A site’s navigational interface is the leading edge of the visitor’s experience. It facilitates human needs or thwarts them. If it is not intuitive, it is useless. One reason we have so many unimaginative interfaces (visual Muzak) is because their familiarity makes them appear intuitive, and they therefore survive the pre-launch “user testing” phase.

For several years, nearly all sites offered left-hand navigation (menu items on the left side of the web page, content on the right). Was left-hand navigation easier to use or understand than any other configuration? No. In fact, some studies suggested that navigation worked better on the right. Navigation cropped up on the left because it was easier for web designers and developers to create HTML that way—and later, it was easier to control <FRAMES> that way.

Because it was easier to program, a few large sites such as CNET.com began offering left-hand navigation. Since CNET.com was a successful site, unimaginative web agencies copied its interface in hopes that CNET’s success would somehow rub off on them. With so many sites engaging in this practice, consumers got used to it. Thus, in unsophisticated user acceptance testing, left-hand navigation was considered “intuitive” because consumers were accustomed to seeing it—not because it had any intuitive advantages on its own. The “folder tabs” metaphor used at Amazon.com has been copied for the same reasons. Every Nike spawns a thousand swooshes; every successful site with a particular stylistic flourish leaves a hundred thousand imitators in its wake. Bad processes encourage bad design.

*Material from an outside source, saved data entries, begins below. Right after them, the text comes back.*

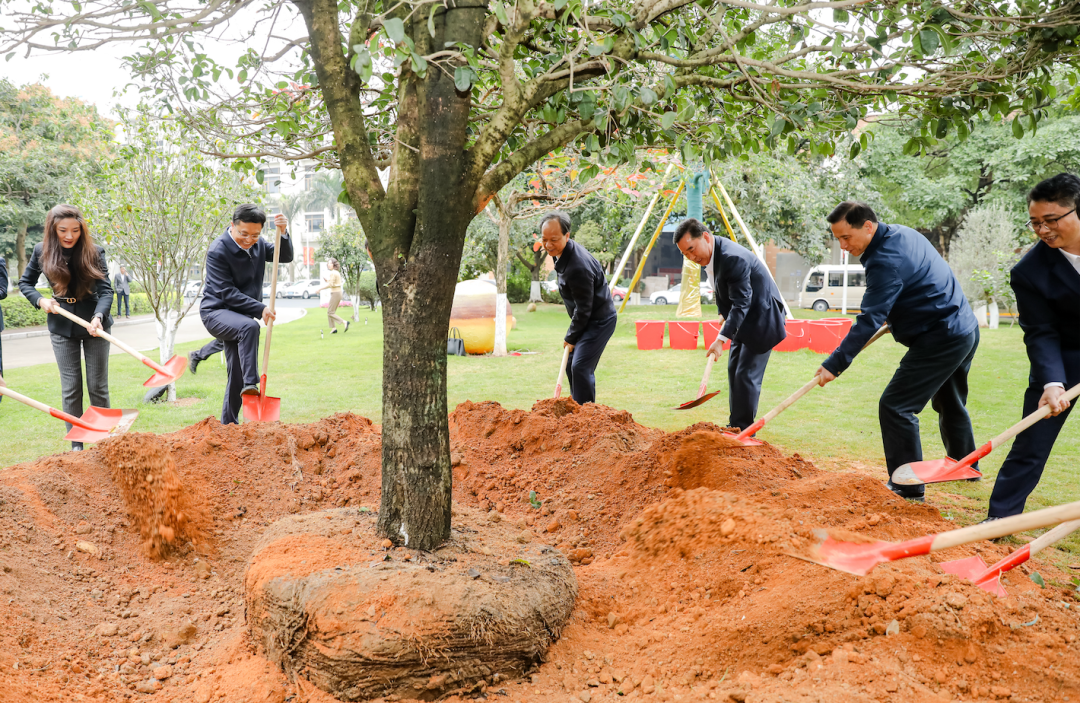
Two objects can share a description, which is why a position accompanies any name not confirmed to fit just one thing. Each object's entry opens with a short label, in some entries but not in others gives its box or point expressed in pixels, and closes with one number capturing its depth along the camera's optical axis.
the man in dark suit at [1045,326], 3.52
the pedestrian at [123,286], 20.86
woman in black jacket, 5.04
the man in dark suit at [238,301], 5.31
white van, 26.72
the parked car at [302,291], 47.44
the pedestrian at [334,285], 18.02
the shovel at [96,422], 4.73
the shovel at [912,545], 2.02
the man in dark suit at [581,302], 5.61
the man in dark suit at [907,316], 4.17
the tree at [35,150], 24.11
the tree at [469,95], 2.76
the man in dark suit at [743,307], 5.33
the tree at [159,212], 7.72
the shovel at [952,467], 3.41
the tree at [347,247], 25.05
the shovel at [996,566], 2.45
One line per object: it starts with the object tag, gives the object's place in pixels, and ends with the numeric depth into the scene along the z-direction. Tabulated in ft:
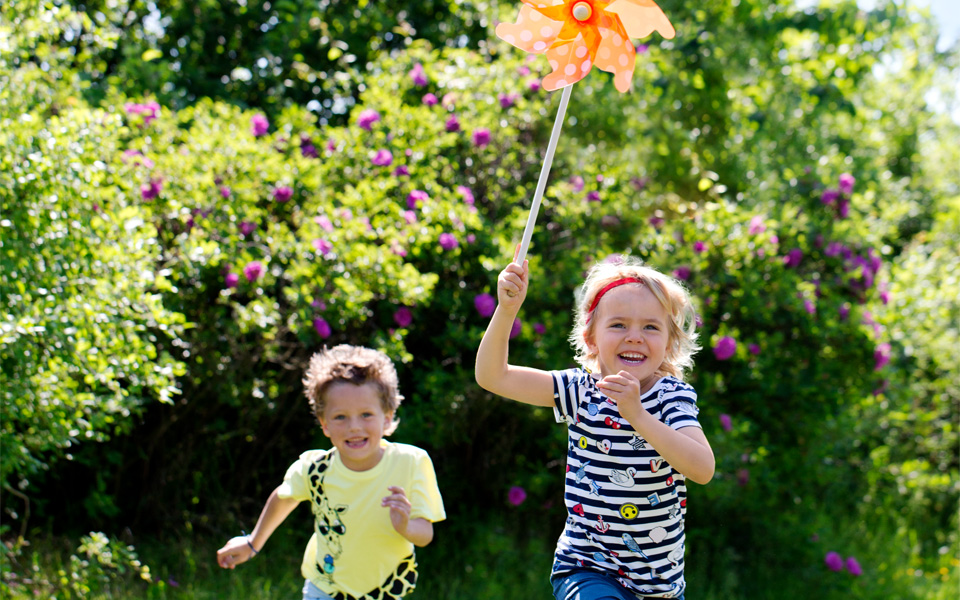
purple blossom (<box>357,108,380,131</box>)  16.90
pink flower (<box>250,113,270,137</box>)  17.07
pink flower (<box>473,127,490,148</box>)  16.78
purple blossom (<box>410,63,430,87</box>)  18.31
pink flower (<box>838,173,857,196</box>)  18.20
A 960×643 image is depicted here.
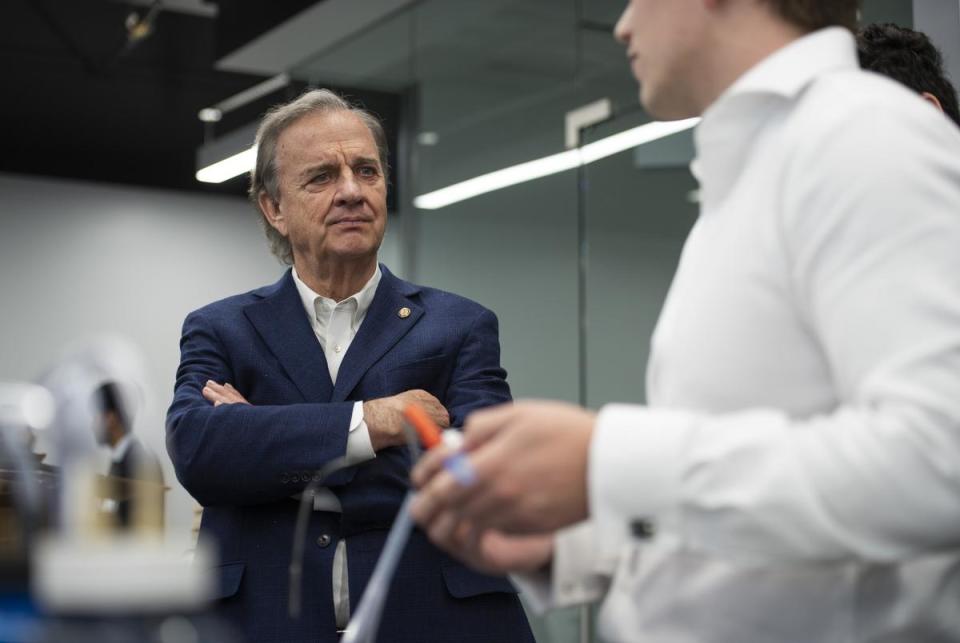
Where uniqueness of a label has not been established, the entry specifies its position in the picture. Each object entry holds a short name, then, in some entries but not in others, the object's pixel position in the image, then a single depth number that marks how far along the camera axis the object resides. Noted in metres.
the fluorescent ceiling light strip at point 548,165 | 4.51
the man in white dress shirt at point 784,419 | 0.93
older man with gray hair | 2.32
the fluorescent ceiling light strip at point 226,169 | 8.67
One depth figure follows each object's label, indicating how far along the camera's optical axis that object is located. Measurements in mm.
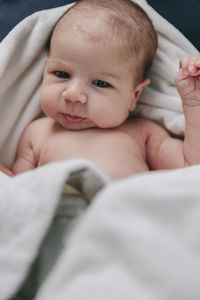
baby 1105
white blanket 627
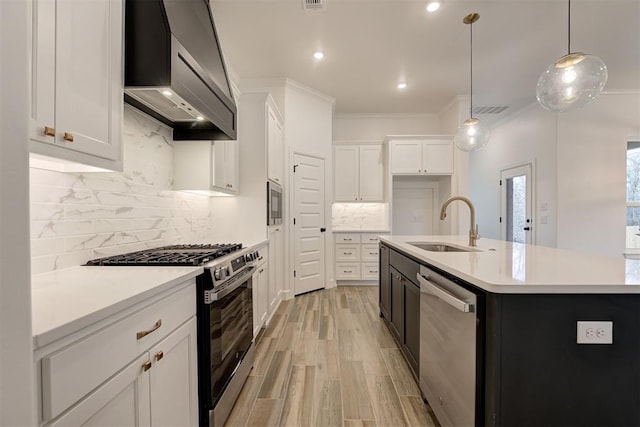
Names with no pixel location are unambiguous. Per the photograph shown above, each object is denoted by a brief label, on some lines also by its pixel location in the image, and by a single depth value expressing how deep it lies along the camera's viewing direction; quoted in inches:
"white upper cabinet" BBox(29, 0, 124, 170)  37.4
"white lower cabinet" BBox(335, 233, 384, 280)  194.7
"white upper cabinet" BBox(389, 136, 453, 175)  198.1
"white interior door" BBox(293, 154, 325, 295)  167.6
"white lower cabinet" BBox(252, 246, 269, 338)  100.7
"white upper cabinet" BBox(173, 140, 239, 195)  93.4
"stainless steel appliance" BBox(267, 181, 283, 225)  123.2
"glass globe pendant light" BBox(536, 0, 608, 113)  81.7
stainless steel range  57.4
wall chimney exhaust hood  54.0
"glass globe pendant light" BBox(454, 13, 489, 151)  125.3
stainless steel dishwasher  48.6
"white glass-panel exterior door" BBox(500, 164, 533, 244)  214.2
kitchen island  43.0
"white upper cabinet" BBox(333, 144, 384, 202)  208.8
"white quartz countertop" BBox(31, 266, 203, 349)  29.0
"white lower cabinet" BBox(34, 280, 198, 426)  28.6
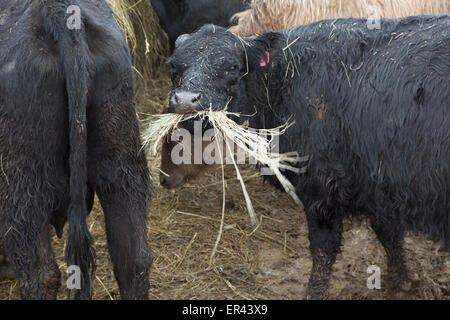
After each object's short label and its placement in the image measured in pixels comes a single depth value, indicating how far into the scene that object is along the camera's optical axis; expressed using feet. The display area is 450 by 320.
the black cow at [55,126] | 9.10
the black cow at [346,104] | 10.83
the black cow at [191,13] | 19.70
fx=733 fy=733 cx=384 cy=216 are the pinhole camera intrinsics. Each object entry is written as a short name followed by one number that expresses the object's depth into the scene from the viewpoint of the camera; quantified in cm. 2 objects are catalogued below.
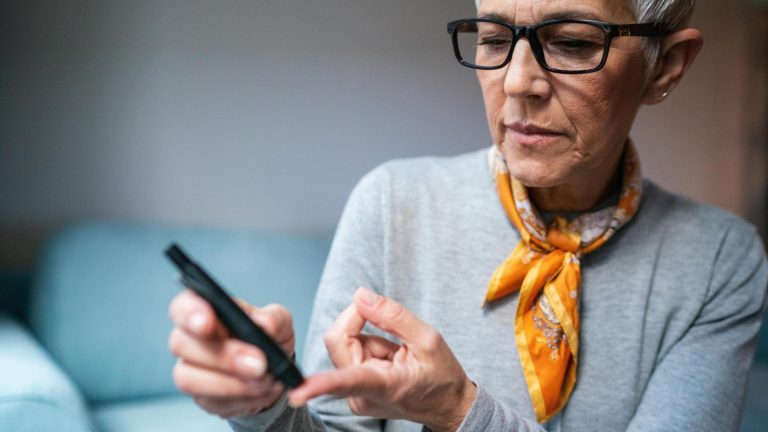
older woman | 99
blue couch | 169
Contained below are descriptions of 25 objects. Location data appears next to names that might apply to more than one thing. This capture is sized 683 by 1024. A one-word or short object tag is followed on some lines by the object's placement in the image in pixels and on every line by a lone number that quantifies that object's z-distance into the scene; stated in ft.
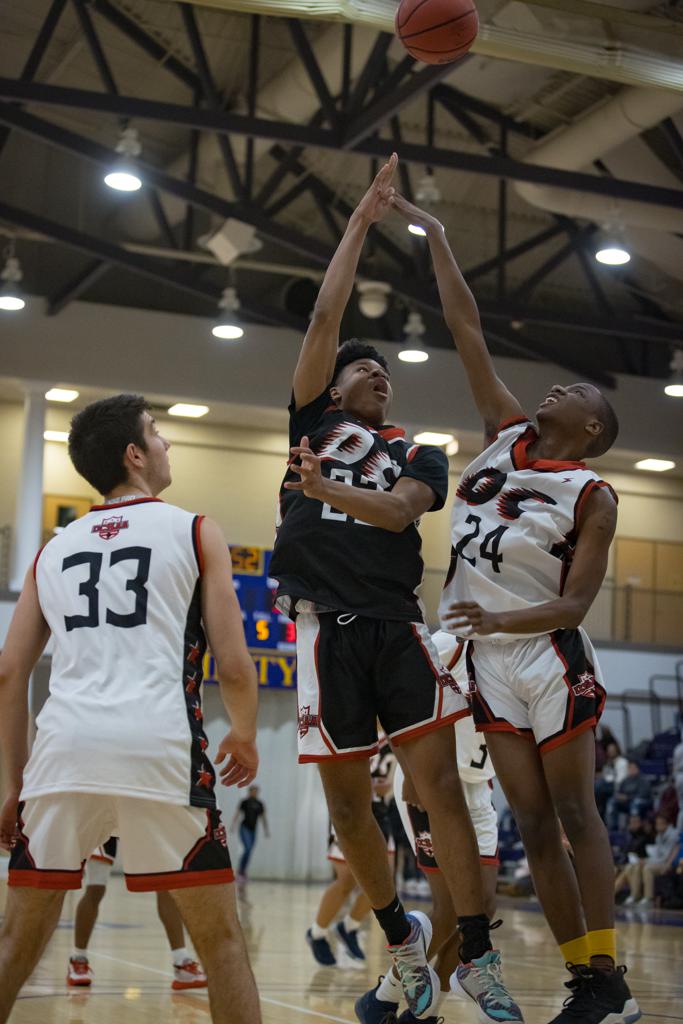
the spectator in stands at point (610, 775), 64.13
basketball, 21.97
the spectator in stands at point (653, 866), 56.08
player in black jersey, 14.02
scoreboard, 72.74
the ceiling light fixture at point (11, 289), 65.82
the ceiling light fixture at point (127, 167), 54.70
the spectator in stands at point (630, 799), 61.82
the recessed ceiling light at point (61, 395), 78.74
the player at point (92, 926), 21.50
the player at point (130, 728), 10.92
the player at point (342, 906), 26.86
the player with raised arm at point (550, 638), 13.62
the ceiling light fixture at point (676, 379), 75.92
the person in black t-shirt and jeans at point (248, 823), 72.54
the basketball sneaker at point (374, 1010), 14.80
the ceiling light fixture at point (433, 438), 83.76
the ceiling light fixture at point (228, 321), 68.28
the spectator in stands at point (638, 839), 59.16
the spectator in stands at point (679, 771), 56.54
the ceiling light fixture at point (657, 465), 90.22
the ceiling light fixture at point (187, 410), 81.76
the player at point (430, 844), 14.93
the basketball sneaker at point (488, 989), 12.99
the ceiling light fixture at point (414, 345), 71.77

There are good marketers and there are dolts in suits. Similarly, there is good user acceptance testing and there is worthless pseudo-science that promotes banality. Unfortunately, worthless pseudo-science is as easy to sell to web agency CEOs as it is to clients. It’s hard to tell until you’re actually working at a web agency whether its testing practices are informative or a shortcut to Hell. An engaged and thoughtful web designer will develop and fight for the best navigational structure for each site, knowing that each site is unique because its content and audience are unique.